A key international economic watchdog has nudged up its forecast for global economic growth this year in response to low prices and expectations that interest rates will remain low in many leading economies.
The Organisation for Economic Co-operation and Development (OECD), a grouping of the world's richest countries that acts like a think tank, said that easy and cheap monetary policy in many parts of the world, including Europe, has helped underpin growth. However, it warned that a total reliance on that tool could strain the international financial system.
The Paris-based organisation now expects 4% growth this year, up 0.1 percentage points from its last such forecast in November. And the prediction for 2016 was raised 0.2 percentage points, to 4.3%.
The interim economic assessment concentrates on the world's biggest economies including Brazil, India and China.

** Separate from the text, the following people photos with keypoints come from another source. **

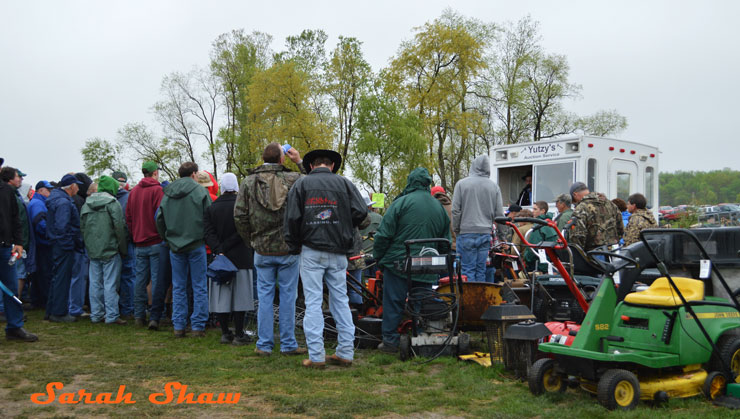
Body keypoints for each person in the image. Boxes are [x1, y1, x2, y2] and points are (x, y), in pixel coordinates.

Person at [284, 149, 368, 368]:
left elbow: (292, 218)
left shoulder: (300, 185)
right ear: (331, 165)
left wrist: (294, 245)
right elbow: (361, 212)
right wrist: (343, 226)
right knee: (341, 300)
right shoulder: (345, 184)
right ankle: (346, 353)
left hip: (311, 250)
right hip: (339, 251)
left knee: (313, 302)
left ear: (311, 166)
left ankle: (317, 356)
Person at [234, 143, 306, 357]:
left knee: (264, 298)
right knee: (288, 297)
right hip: (288, 248)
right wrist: (300, 162)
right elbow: (314, 183)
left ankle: (264, 344)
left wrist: (251, 241)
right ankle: (288, 344)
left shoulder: (248, 182)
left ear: (263, 157)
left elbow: (239, 216)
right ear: (282, 159)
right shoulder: (294, 179)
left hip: (262, 249)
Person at [373, 167, 450, 353]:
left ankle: (390, 342)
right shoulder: (438, 207)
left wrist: (379, 258)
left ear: (410, 182)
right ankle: (421, 338)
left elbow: (383, 235)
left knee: (393, 301)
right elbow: (445, 241)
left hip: (399, 263)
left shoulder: (400, 203)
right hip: (427, 264)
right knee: (421, 301)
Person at [156, 162, 211, 337]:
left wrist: (167, 238)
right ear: (194, 174)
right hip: (196, 244)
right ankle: (198, 325)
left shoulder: (168, 193)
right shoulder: (201, 191)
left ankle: (178, 325)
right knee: (199, 285)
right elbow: (209, 216)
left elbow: (159, 218)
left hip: (175, 246)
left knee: (179, 286)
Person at [205, 173, 255, 346]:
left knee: (221, 297)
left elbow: (208, 232)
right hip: (241, 256)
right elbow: (244, 230)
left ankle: (225, 332)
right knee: (241, 297)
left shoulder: (212, 207)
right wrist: (226, 247)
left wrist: (219, 249)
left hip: (219, 258)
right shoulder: (242, 206)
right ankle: (240, 333)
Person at [80, 176, 128, 325]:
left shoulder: (86, 204)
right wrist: (123, 248)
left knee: (95, 283)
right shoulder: (113, 203)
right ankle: (112, 315)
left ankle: (96, 314)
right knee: (110, 284)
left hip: (93, 250)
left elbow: (83, 228)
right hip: (110, 249)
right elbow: (119, 228)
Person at [452, 155, 505, 282]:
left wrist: (457, 229)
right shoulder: (494, 187)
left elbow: (455, 210)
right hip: (485, 233)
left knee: (467, 270)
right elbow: (499, 214)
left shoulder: (461, 184)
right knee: (481, 270)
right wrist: (503, 236)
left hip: (465, 233)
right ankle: (480, 300)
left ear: (473, 166)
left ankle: (470, 300)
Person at [0, 166, 38, 342]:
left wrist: (19, 242)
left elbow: (16, 218)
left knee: (11, 288)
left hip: (5, 246)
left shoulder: (7, 190)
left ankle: (14, 327)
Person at [125, 161, 165, 327]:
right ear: (155, 173)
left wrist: (135, 233)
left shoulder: (133, 192)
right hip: (155, 240)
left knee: (140, 280)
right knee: (156, 281)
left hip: (139, 242)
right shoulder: (158, 190)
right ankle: (156, 315)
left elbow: (128, 217)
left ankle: (139, 315)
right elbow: (161, 216)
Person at [46, 174, 84, 322]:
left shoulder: (57, 199)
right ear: (71, 187)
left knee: (57, 277)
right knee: (62, 278)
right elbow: (63, 227)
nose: (78, 188)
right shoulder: (64, 203)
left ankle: (51, 310)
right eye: (77, 185)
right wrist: (69, 244)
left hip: (57, 243)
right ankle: (59, 312)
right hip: (63, 245)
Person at [567, 182, 624, 252]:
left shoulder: (581, 208)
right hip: (613, 251)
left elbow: (577, 236)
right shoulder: (611, 204)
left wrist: (581, 254)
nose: (576, 203)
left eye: (574, 201)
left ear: (575, 194)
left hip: (593, 253)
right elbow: (620, 228)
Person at [68, 172, 93, 318]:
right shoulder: (77, 201)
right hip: (77, 244)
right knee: (78, 276)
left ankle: (73, 305)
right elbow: (79, 225)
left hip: (72, 243)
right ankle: (75, 307)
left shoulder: (74, 199)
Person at [113, 170, 136, 320]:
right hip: (127, 243)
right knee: (128, 276)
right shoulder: (129, 198)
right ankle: (127, 308)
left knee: (110, 278)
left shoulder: (107, 199)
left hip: (111, 244)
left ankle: (112, 309)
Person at [28, 180, 53, 309]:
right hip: (42, 243)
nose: (50, 192)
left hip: (38, 243)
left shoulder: (37, 202)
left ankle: (36, 300)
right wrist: (51, 235)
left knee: (38, 275)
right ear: (41, 191)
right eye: (48, 190)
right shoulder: (38, 204)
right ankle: (46, 301)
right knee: (45, 273)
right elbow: (40, 224)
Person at [523, 201, 558, 272]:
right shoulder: (550, 225)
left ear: (543, 211)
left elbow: (533, 247)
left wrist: (526, 258)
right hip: (551, 263)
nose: (533, 211)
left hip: (539, 265)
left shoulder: (538, 226)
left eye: (535, 209)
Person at [359, 196, 383, 279]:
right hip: (375, 254)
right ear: (370, 206)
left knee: (362, 281)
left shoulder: (356, 218)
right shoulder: (379, 217)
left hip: (361, 256)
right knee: (375, 281)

Despite the upgrades, the OECD warned that unusually low inflation and interest rates could increase the risk of global financial instability. And it noted still-high unemployment levels in many countries despite the improving growth picture.
After years of crisis and stagnation in Europe, the OECD said plunging oil prices and the recently enacted monetary stimulus from the European Central Bank are a "much-needed opportunity" to get growth going again. It predicted 1.4% growth for the combined growth of the 19 countries that use the euro currency.
Insisting that monetary policy alone is not enough to ensure a return to strong growth, it urged European leaders to stabilise budget rules and other regulations.
The OECD said India should grow faster than China this year, at 7.7%. For Japan, it raised forecasts slightly to 1%.
It forecast 3.1% GDP growth for the United States this year, 7% for China and 2.6% for Britain, all largely unchanged from its last projections.